Ethics Alarms has repeatedly pointed out that it is unethical to waste time, passion and civic debate on nice, hopeful, idealistic policy objectives that are literally impossible. The anthem for these positions, again as I have noted ad nauseam, is my least favorite John Lennon song, “Imagine.” Yes, I regard anyone who takes that tripe seriously as mentally-challenged and historically, economically and politically illiterate. The official political ideology of these misty-eyed utopians is, of course, Communism.

Utopians, which include at the lower levels of delusion progressives generally, persist in the belief that human nature isn’t an immutable constant and that certain principles of reality can somehow be wished away if we all close our eyes and hope hard enough. Thus we keep hearing that there shouldn’t be wars, violence, hunger—President Franklin Roosevelt, in his cynical, pandering “Four Freedoms” speech, actually said that there should be freedom from “want.” Riiiight, Franklin, like that’s going to happen.
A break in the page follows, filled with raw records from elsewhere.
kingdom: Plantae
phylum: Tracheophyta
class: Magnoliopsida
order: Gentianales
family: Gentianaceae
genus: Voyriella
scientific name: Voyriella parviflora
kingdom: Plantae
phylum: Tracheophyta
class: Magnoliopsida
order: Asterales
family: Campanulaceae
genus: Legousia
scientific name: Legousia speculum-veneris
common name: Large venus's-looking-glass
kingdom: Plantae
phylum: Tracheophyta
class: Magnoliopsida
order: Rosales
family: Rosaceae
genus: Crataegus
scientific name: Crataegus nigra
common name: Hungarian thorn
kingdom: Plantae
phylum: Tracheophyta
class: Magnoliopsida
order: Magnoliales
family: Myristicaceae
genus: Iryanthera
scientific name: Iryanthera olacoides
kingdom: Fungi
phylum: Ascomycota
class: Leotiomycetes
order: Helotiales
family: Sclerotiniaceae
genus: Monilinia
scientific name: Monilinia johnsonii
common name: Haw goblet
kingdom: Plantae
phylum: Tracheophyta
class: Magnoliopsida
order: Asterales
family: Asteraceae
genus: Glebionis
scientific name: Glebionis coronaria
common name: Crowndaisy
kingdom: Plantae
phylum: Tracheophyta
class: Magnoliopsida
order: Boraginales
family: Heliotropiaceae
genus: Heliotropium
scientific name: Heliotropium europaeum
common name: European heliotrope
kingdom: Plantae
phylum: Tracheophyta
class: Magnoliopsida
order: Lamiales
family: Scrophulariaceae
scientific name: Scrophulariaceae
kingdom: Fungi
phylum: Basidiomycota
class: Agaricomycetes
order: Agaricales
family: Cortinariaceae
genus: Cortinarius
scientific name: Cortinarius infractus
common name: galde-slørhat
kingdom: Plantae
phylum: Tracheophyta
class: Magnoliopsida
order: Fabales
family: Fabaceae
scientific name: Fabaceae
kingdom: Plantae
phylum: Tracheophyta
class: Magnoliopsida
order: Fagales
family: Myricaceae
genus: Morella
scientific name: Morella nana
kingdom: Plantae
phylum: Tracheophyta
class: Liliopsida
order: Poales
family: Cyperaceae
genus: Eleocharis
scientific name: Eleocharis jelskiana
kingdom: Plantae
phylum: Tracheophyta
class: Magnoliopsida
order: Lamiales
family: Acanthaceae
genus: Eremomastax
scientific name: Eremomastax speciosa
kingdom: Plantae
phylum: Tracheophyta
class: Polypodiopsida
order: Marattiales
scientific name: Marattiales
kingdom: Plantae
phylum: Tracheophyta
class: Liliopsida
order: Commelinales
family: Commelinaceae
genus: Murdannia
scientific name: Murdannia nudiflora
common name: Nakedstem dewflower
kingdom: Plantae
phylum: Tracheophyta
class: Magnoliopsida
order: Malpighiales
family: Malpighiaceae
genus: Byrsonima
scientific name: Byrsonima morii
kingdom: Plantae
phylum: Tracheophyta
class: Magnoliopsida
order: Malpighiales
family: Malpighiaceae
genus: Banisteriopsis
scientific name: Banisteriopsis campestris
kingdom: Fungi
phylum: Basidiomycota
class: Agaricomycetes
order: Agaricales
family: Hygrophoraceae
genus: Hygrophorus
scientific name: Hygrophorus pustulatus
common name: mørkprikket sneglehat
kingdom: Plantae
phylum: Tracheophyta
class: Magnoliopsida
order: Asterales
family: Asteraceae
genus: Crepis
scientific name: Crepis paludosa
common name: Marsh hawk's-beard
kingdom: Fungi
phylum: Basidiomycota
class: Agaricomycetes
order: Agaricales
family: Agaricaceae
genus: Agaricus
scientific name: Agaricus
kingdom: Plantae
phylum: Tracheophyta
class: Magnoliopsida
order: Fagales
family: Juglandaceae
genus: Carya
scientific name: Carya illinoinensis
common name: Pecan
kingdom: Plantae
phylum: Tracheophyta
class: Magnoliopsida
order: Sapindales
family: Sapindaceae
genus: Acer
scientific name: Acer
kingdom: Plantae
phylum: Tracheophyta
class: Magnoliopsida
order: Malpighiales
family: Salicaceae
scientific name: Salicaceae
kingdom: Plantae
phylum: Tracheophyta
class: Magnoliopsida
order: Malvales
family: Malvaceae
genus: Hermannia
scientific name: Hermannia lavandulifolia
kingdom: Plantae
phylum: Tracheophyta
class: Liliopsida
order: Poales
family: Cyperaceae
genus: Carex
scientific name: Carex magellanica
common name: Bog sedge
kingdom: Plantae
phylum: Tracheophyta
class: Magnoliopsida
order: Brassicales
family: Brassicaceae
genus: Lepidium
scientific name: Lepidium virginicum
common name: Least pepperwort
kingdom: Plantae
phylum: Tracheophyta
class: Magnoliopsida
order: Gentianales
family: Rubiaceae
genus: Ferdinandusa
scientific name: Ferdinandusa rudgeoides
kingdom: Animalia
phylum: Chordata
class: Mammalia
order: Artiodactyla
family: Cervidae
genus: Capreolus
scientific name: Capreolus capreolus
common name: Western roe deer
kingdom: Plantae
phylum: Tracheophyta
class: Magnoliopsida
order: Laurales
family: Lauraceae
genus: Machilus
New Yorkers, in their infinite ignorance, elected utopian (and communist) Zohran Mamdani as their mayor. The charismatic demagogue ran on all sorts of claims that various things should be achievable by government without his having any experience whatsoever in making and executing policy. Yesterday, the New York Times reports, Zohran engaged in a signature significance example of irresponsible wishcraft, handing out vouchers for free tickets to a theater festival featuring experimental works. “The shared laughter in a crowded theater, the eager debrief after a musical, the heavy silence that hangs over all of us in a drama — these are moments that every New Yorker deserves,” Mamdani said.

Got it. Everyone deserves live theater, see, so there. It costs too much, though, so “POOF!” let’s make it cheaper.